You can sync data from Databricks to Labelbox using the built-in integration from Census, a tool that connects data warehouses to operational platforms. Setting up this integration consists of four main steps across Databricks and Labelbox:
Databricks: Structure your data to follow the data requirements.
Databricks: Configure required credentials.
Labelbox: Connect Databricks to Labelbox.
Labelbox: Sync your data between Databricks and Labelbox.
Each entry in your data must include the following fields for a successful sync:
A global key that uniquely identifies each data row. Global keys, also called sync keys, help Labelbox detect new, changed, or duplicate records. They must be unique within your Labelbox workspace.
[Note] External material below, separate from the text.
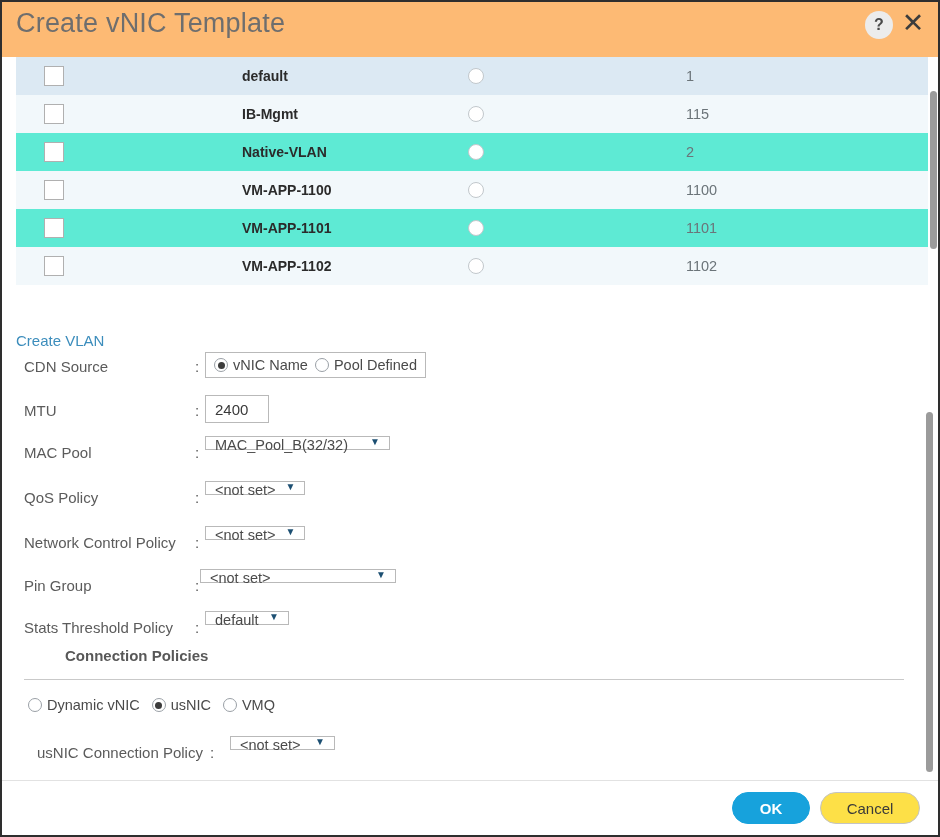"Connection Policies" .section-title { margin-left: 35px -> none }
A dataset ID that identifies the target dataset. You can include the dataset ID directly in your source data or specify it as a constant value during the sync setup. To find a dataset ID, open the dataset in Catalog, then use the dataset menu to copy the ID to your clipboard.
A row data value that specifies the URL or file path of the data asset.
You can also include the following optional fields:
A Metadata JSON dictionary that specifies the custom metadata of a data row. Example: [{ "name": "dog", "value": 123 }, { "name": "fox", "value": 123 }]
An Attachments JSON object that specifies attachments associated with the data row. Example:
Copy
Ask AI
[ { "type": "RAW_TEXT", "value": "IOWA, Zone 2232, June 2022" }, { "type": "IMAGE", "value": "https://storage.example.com/samples/attachment.jpeg" }]
See this Google Sheet for an example of structured data that includes all required and optional fields.
Depending on your Databricks IP access settings, you might need to add Census IP addresses to your allowlist. To find IP addresses of your region, see Census IP addresses. To learn more about setting your network policy on Databricks, see the Databricks documentation.
To sync Databricks data to a Labelbox dataset after connecting Databricks to Labelbox:
On the Workspace settings page, select Integrations.
Under Manage integrations, select Sync Integration.
Select an existing dataset or create a new dataset for loading your data.
Under Select a Source, select Select a Warehouse Table. Then, under Connection, select your added Databricks integration.
Keep the default settings of Select a Destination.
Under Select a Sync Behavior, select the data operation type that controls how data rows are imported into Labelbox. The options are Create only, Update only, Update or Create, and Delete.